Pues el problema no es tanto el terrorismo como la presión inmigratoria. Aquí reside el toma y daca de la cuestión colonial o, mejor dicho, del impasse imperialista. Sus problemas no pueden afrontarse apelando tan solo a criterios genéricos de bondad, solidaridad y amor humano o preconizando una política de libre acogida. Los países de la Europa del siglo XXI no son Australia o las Américas del siglo XIX: no hay enormes extensiones vacías, no hay espacios abiertos a la aventura.
No hay salida a este laberinto que no pase por una transformación revolucionaria de las relaciones entre el Norte y el Sur. Esta supondría el abandono de las políticas predatorias y, si no la ayuda, al menos la no injerencia en los asuntos de terceros países, permitiéndoles que hagan su propia experiencia de desarrollo y vinculándose a ellas con tratativas de intercambio fundadas en la lealtad comercial.

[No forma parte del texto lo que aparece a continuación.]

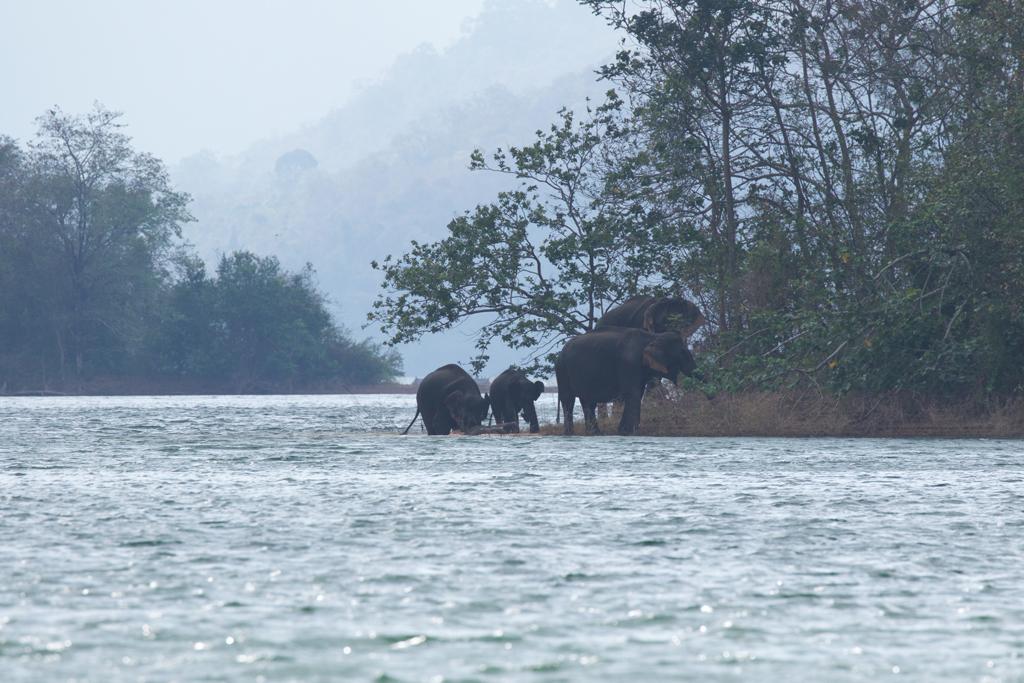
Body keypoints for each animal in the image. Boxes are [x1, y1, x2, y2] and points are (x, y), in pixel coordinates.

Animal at [557, 327, 700, 436]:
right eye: (682, 352)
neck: (652, 336)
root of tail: (562, 350)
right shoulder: (629, 363)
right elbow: (633, 394)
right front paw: (630, 432)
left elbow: (637, 394)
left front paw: (624, 432)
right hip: (562, 369)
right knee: (568, 400)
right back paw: (570, 433)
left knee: (588, 402)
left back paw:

Nada indica que por ahora vaya a operarse una salida de este tipo. Las soluciones que se analizan en voz baja pasan más bien por lo contrario, por interceptar a los emigrantes y devolverlos por la fuerza a su punto de partida e incluso por dar comienzo a operaciones militares que destruyan a los que hacen posible el tráfico de seres humanos atacándolos en sus guaridas.[i] Esta hipótesis brinda un pretexto perfecto para intentar restaurar, adecuándola a las condiciones del presente, la vieja política de dominación, que disimulaba su codicia y su carácter saqueador con la ficción hipócrita de “la carga del hombre blanco”.
Mientras persista este tipo de composiciones de lugar y mientras la percepción política de occidente no mida la dimensión de los hechos globales que nos rodean, no habrá escapatoria al crescendo de un terrorismo que se multiplica. Habrá que acostumbrarse a vivir con él, con el triste consuelo de que el terror que occidente propina a los objetivos que codicia es infinitamente superior al que sufre en su propio espacio.
Por estos días se han producido incidentes frente a la costa libia durante los cuales embarcaciones sin bandera, pero artilladas, han obligado a retornar a puerto a barcos atiborrados de emigrantes, con disparos intimidatorios incluidos, a la vista y paciencia de los guardacostas libios, que se abstuvieron de intervenir.